А вот что я в Чернигове делал: коней диких своими руками связал я в пущах десять и двадцать, живых коней, помимо того, что, разъезжая по равнине, ловил своими руками тех же коней диких. Два тура метали меня рогами вместе с конем, олень меня один бодал, а из двух лосей один ногами топтал, другой рогами бодал; вепрь у меня на бедре меч оторвал, медведь мне у колена потник укусил, лютый зверь вскочил ко мне на бедра и коня со мною опрокинул. И Бог сохранил меня невредимым. И с коня много падал, голову себе дважды разбивал и руки и ноги свои повреждал в юности своей повреждал, не дорожа жизнью своею, не щадя головы своей.
Еже было творити отроку моему[181], то сам есмь створилъ, дѣла на войнѣ и на ловѣхъ, ночь и день, на зною и на зимѣ[182], не дая собѣ упокоя[183]. На посадники не зря, ни на биричи[184], сам творилъ, что было надобѣ, весь нарядъ, и в дому своемь то я творилъ есмь. И в ловчих ловчий нарядъ сам есмь держалъ, и в конюсѣх, и о соколѣхъ и о ястребѣх[185].
Что надлежало делать отроку моему, то сам делал на войне и на охотах, ночью и днем, в жару и стужу, не давая себе покоя. На посадников не полагаясь, ни на биричей, сам делал, что было надо; весь распорядок и в доме у себя также сам устанавливал. И у ловчих охотничий распорядок сам устанавливал, и у конюхов, и о соколах и о ястребах заботился.
Тоже и худаго смерда и убогыѣ вдовицѣ не далъ есмь силным обидѣти, и церковнаго наряда и службы сам есмъ призиралъ.
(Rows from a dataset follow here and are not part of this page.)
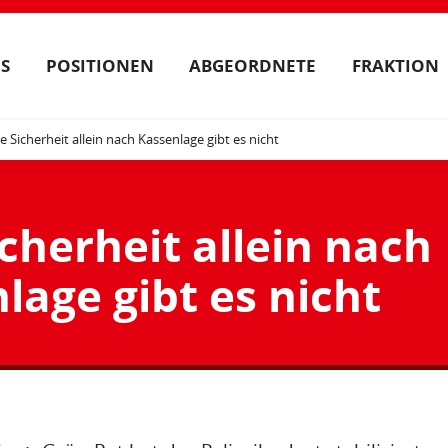
S
POSITIONEN
ABGEORDNETE
FRAKTION
e Sicherheit allein nach Kassenlage gibt es nicht
cherheit allein nach
lage gibt es nicht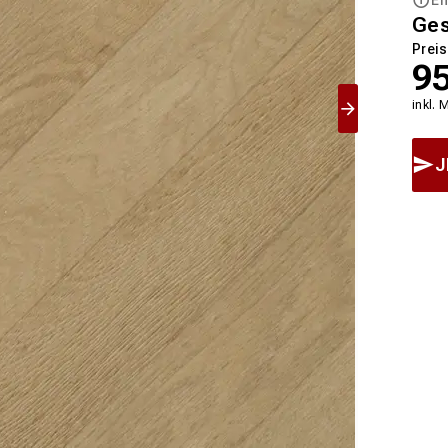
Ge
Preis
9
inkl. 
J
Также и бедного смерда и убогую вдовицу не давал в обиду сильным и за церковным порядком и за службой сам наблюдал.
Да не зазрите ми, дѣти мои, ни инъ кто, прочетъ, не хвалю бо ся ни дерзости своея, но хвалю Бога и прославьляю милость Его, иже мя, грѣшнаго и худаго, селико лѣт сблюд от тѣхъ часъ смертныхъ, и не лѣнива мя былъ створилъ, худаго, на вся дѣла человѣчьская потребна. Да сю грамотицю прочитаючи, потъснѣтеся на вся дѣла добрая, славяще Бога с святыми Его. Смерти бо ся, дѣти, не боячи, ни рати, ни от звѣри, но мужьское дѣло творите, како вы Богъ подасть. Оже бо язъ от рати, и от звѣри, и от воды[186], от коня спадаяся, то никтоже вас не можеть вредитися и убити, понеже не будет от Бога повелѣно. А иже от Бога будет смерть, то ни отець, ни мати, ни братья не могуть отъяти, но аче добро есть блюсти, Божие блюденье лѣплѣѣ есть человѣчьскаго.
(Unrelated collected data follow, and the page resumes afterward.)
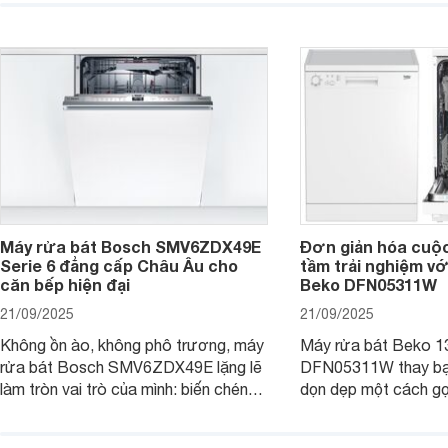
căn bếp hiện đại. Cùng Websosanh.vn
còn đem đến sự sang 
đi tìm hiểu những tính năng nổi bật mà
trong từng đường nét
sản phẩm này mang lại nhé.
chúng tôi đi đánh giá
này nhé.
Máy rửa bát Bosch SMV6ZDX49E
Đơn giản hóa cuộ
Serie 6 đẳng cấp Châu Âu cho
tầm trải nghiệm vớ
căn bếp hiện đại
Beko DFN05311W
21/09/2025
21/09/2025
Không ồn ào, không phô trương, máy
Máy rửa bát Beko 1
rửa bát Bosch SMV6ZDX49E lặng lẽ
DFN05311W thay bạn
làm tròn vai trò của mình: biến chén
dọn dẹp một cách gọ
đĩa bẩn thành sáng bóng, và biến căn
và tiết kiệm tối đa 
bếp thành không gian tiện nghi, sang
chỉ là một thiết bị gi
Не осуждайте меня, дети мои или другой, кто прочтет: не хвалю ведь я ни себя, ни смелости своей, но хвалю Бога и прославляю милость Его за то, что Он меня, грешного и худого, столько лет оберегал от тех смертных опасностей, и не ленивым меня, дурного, создал, на всякие дела человеческие годным. Прочитав эту грамотку, постарайтесь на всякие добрые дела, славя Бога со святыми Его. Смерти ведь, дети, не боясь, ни войны, ни зверя, дело исполняйте мужское, как вам Бог пошлет. Ибо, если я от войны, и от зверя, и от воды, и от падения с коня уберегся, то никто из вас не может повредить себя или быть убитым, пока не будет от Бога повелено. А если случится от Бога смерть, то ни отец, ни мать, ни братья не могут вас отнять от нее, но если и хорошее дело остерегаться самому, то Божие сбережение лучше человеческого.